Durante doce años había acudido a su puesto de trabajo, había hecho sus tareas y las había hecho bien. Tanto en su período de especialización como en las compañías de alta tecnología en las que había trabajado en Silicon Valley se había ganado la reputación de ser uno de los mayores expertos del país en seguridad en bases de datos, toda una autoridad en la protección de los servidores contra accesos no autorizados. Esa fue la razón por la que hicieron lo posible por traerlo a Groom Lake. Aunque al principio se mostró remiso, acabó seduciéndolo el hacer algo secreto y de vital importancia; era el contrapunto al aburrimiento y la previsibilidad de su desarraigada vida.

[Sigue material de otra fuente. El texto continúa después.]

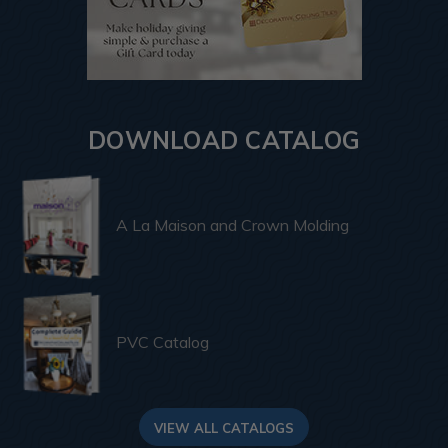
DOWNLOAD CATALOG
A La Maison and Crown Molding
PVC Catalog
VIEW ALL CATALOGS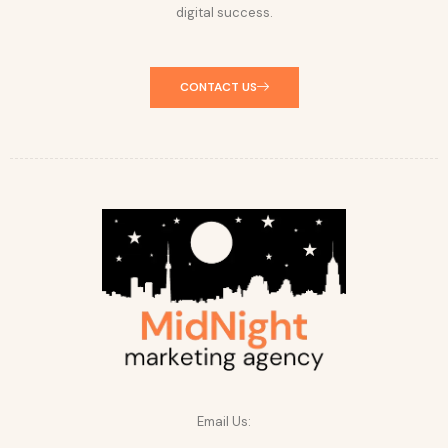
digital success.
CONTACT US
Email Us: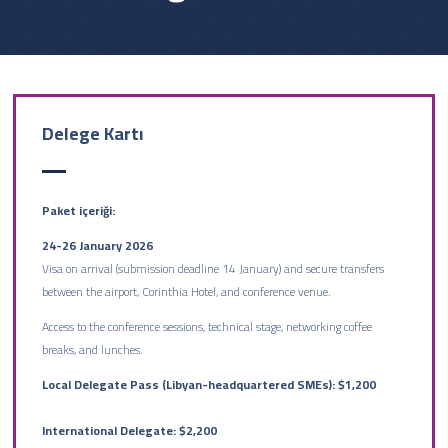
Delege Kartı
Paket içeriği:
24-26 January 2026
Visa on arrival (submission deadline 14 January) and secure transfers
between the airport, Corinthia Hotel, and conference venue.
Access to the conference sessions, technical stage, networking coffee
breaks, and lunches.
Local Delegate Pass (Libyan-headquartered SMEs): $1,200
International Delegate: $2,200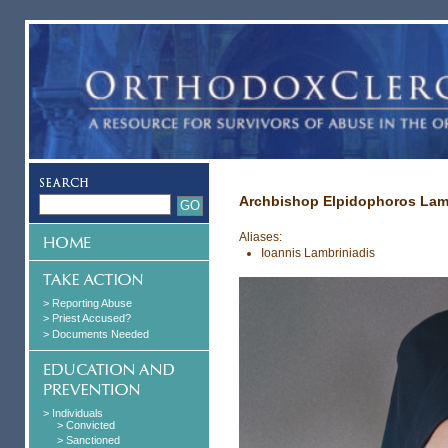
Archbishop Elpidophoros Lam
Aliases:
Ioannis Lambriniadis
> Reporting Abuse
> Priest Accused?
> Documents Needed
> Individuals
> Convicted
> Sanctioned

En Área 51 se dedicaba a escribir códigos innovadores que vacunaran sus sistemas contra los gusanos informáticos y otras intrusiones, unos algoritmos que, en caso de que hubiera podido publicarlos, tanto la industria como el gobierno habrían estado encantados de adoptar como nuevos patrones oro. Entre los de su grupo, hablaban de claves de sistemas de seguridad públicos y privados, protocolos de conexiones seguras, credenciales de autenticación y sistemas de detección de intrusos. Él era el responsable de rastrear continuamente los servidores en busca de intentos de acceso no autorizados desde dentro del complejo y de los sondeos que los piratas externos intentaban desde fuera.